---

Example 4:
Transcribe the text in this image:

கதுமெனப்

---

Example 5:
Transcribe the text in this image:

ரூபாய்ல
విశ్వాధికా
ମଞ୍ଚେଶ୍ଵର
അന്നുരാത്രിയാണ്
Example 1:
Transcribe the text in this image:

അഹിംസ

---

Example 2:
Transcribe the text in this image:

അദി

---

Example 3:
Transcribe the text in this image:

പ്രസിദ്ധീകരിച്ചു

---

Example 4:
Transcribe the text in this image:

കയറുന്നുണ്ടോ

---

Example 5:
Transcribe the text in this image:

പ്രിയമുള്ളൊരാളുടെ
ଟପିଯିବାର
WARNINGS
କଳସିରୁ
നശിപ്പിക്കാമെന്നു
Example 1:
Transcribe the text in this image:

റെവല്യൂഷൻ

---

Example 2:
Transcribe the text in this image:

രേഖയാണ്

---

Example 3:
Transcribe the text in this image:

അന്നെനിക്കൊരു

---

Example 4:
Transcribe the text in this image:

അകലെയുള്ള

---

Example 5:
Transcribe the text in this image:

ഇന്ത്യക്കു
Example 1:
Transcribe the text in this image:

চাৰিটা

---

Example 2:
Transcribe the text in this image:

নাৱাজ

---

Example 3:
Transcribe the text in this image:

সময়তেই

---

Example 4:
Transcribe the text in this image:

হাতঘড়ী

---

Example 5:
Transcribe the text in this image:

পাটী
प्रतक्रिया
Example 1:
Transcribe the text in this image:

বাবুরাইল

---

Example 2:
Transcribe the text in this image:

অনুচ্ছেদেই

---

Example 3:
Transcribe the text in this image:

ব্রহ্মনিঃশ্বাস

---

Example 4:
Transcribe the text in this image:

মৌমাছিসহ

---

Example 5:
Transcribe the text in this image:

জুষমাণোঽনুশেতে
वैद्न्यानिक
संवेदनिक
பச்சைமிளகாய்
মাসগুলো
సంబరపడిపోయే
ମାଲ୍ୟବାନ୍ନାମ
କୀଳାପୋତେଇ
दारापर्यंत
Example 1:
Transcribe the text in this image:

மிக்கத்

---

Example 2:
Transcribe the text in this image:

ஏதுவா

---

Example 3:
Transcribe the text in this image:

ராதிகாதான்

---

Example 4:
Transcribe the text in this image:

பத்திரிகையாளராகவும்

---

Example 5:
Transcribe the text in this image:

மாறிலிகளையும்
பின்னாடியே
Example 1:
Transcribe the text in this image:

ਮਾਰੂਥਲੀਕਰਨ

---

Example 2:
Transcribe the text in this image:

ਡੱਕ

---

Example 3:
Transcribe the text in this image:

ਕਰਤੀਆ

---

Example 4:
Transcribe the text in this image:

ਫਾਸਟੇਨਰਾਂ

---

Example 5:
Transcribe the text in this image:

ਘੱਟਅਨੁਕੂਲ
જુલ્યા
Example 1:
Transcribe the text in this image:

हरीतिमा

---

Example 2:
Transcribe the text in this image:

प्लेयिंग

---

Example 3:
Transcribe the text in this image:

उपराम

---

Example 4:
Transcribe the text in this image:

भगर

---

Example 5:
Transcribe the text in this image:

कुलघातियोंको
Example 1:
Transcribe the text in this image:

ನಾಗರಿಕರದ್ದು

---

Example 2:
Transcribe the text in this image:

_TASK DIRECTIONS_
An exact copy of every record is needed; write it out in full.

_RESULT OF THE EXERCISE_
---

Example 4:
Transcribe the text in this image:

கதுமெனப்

---

Example 5:
Transcribe the text in this image:

ரூபாய்ல
విశ్వాధికా
ମଞ୍ଚେଶ୍ଵର
അന്നുരാത്രിയാണ്
Example 1:
Transcribe the text in this image:

അഹിംസ

---

Example 2:
Transcribe the text in this image:

അദി

---

Example 3:
Transcribe the text in this image:

പ്രസിദ്ധീകരിച്ചു

---

Example 4:
Transcribe the text in this image:

കയറുന്നുണ്ടോ

---

Example 5:
Transcribe the text in this image:

പ്രിയമുള്ളൊരാളുടെ
ଟପିଯିବାର
WARNINGS
କଳସିରୁ
നശിപ്പിക്കാമെന്നു
Example 1:
Transcribe the text in this image:

റെവല്യൂഷൻ

---

Example 2:
Transcribe the text in this image:

രേഖയാണ്

---

Example 3:
Transcribe the text in this image:

അന്നെനിക്കൊരു

---

Example 4:
Transcribe the text in this image:

അകലെയുള്ള

---

Example 5:
Transcribe the text in this image:

ഇന്ത്യക്കു
Example 1:
Transcribe the text in this image:

চাৰিটা

---

Example 2:
Transcribe the text in this image:

নাৱাজ

---

Example 3:
Transcribe the text in this image:

সময়তেই

---

Example 4:
Transcribe the text in this image:

হাতঘড়ী

---

Example 5:
Transcribe the text in this image:

পাটী
प्रतक्रिया
Example 1:
Transcribe the text in this image:

বাবুরাইল

---

Example 2:
Transcribe the text in this image:

অনুচ্ছেদেই

---

Example 3:
Transcribe the text in this image:

ব্রহ্মনিঃশ্বাস

---

Example 4:
Transcribe the text in this image:

মৌমাছিসহ

---

Example 5:
Transcribe the text in this image:

জুষমাণোঽনুশেতে
वैद्न्यानिक
संवेदनिक
பச்சைமிளகாய்
মাসগুলো
సంబరపడిపోయే
ମାଲ୍ୟବାନ୍ନାମ
କୀଳାପୋତେଇ
दारापर्यंत
Example 1:
Transcribe the text in this image:

மிக்கத்

---

Example 2:
Transcribe the text in this image:

ஏதுவா

---

Example 3:
Transcribe the text in this image:

ராதிகாதான்

---

Example 4:
Transcribe the text in this image:

பத்திரிகையாளராகவும்

---

Example 5:
Transcribe the text in this image:

மாறிலிகளையும்
பின்னாடியே
Example 1:
Transcribe the text in this image:

ਮਾਰੂਥਲੀਕਰਨ

---

Example 2:
Transcribe the text in this image:

ਡੱਕ

---

Example 3:
Transcribe the text in this image:

ਕਰਤੀਆ

---

Example 4:
Transcribe the text in this image:

ਫਾਸਟੇਨਰਾਂ

---

Example 5:
Transcribe the text in this image:

ਘੱਟਅਨੁਕੂਲ
જુલ્યા
Example 1:
Transcribe the text in this image:

हरीतिमा

---

Example 2:
Transcribe the text in this image:

प्लेयिंग

---

Example 3:
Transcribe the text in this image:

उपराम

---

Example 4:
Transcribe the text in this image:

भगर

---

Example 5:
Transcribe the text in this image:

कुलघातियोंको
Example 1:
Transcribe the text in this image:

ನಾಗರಿಕರದ್ದು

---

Example 2:
Transcribe the text in this image:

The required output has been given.